Visions and miracles
Scott Yoo conducts music by
Shostakovich, Christopher Theofanidis and Schubert,
reviewed by LAWRENCE BUDMEN
The fifteen string quartets of Dimitri Shostakovich (1906-1975) were the vehicle for some of that composer's most deeply personal thoughts. In 1960 Shostakovich visited Dresden where he worked on the score for the film Five Days and Five Nights. There he also composed his emotionally shattering String Quartet No 8 -- a disturbing, inherently autobiographical work. (Some of that work also found its way into the film score.) The composer wrote to his friend Glikman, 'When I die, it's hardly likely that someone will write a quartet dedicated to my memory. So I decided to write it myself. One could write on the frontispiece, "Dedicated to the author of this quartet."' The violist and conductor Rudolf Barshai had a close relationship with Shostakovich. (Barshai conducted the première of the powerful Fourteenth Symphony.) Barshai transcribed the Eighth Quartet for chamber orchestra under the composer's supervision. The Chamber Symphony Op 110a (the composer's chosen title) was the centerpiece of an excellent concert by the strings of the New World Symphony on 19 September 2004 at the Lincoln Theater in Miami Beach, Florida, USA.

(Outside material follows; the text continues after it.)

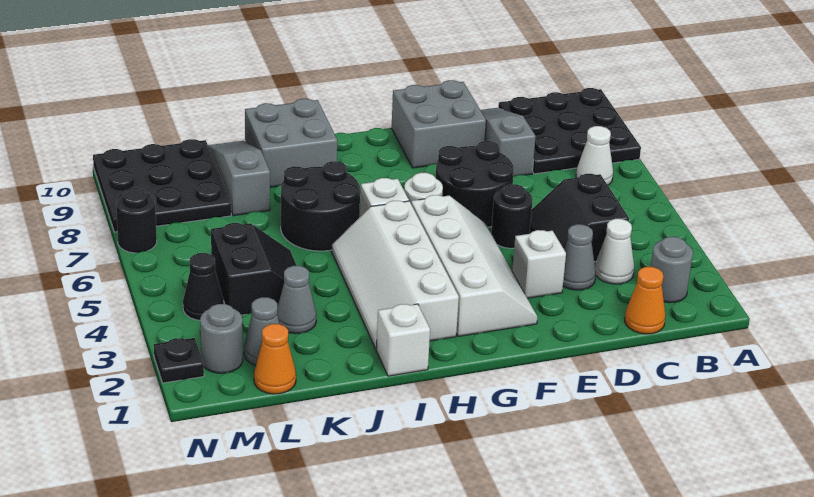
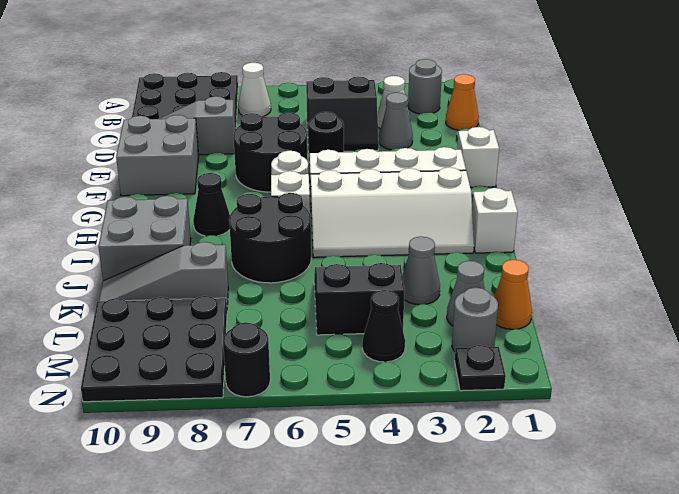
white brick E3 level 1 -> white brick F1 level 1
none -> black cone H8 level 1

This score represents Shostakovich at his most pessimistic. Themes from earlier works are quoted and transformed. A martial, almost militant subject from the finale of the Fifth Symphony becomes elegiac. The vigorous, witty opening theme of the Cello Concerto No 1 dissolves into chaos in the Allegretto movement of the Chamber Symphony. The concluding Largo alludes to Wagner's funeral music for Siegfried in Götterdämmerung. The music slips in and out of tonality. (For Shostakovich atonality is desolation.) This emotionally wrenching score received an excellent performance under the baton of guest conductor Scott Yoo. Yoo is founder and music director of Boston's Metamorphosen Chamber Orchestra. He studied conducting with Michael Tilson Thomas. The darkly resonant tones of the lower strings in the opening Largo were a prelude to the precise, crisp attack of the violins in the succeeding Allegro molto. Yoo shaped the demonic theme of this movement with feverish, heated intensity. The string players brought tremendous energy and concentration to the apocalyptic visions of the Allegretto. The three shattering chords of the fourth movement Largo had the volcanic power of thunderbolts under Yoo's fervent direction. Yoo drew a searing interpretation of the tragically elegiac final Largo. The superb string playing of the New World musicians and the beautifully articulated solos by the first chair violin, viola, and cello principals contributed to a deeply moving interpretation. The deftly controlled final pianissimo was the inevitable conclusion of a masterful performance!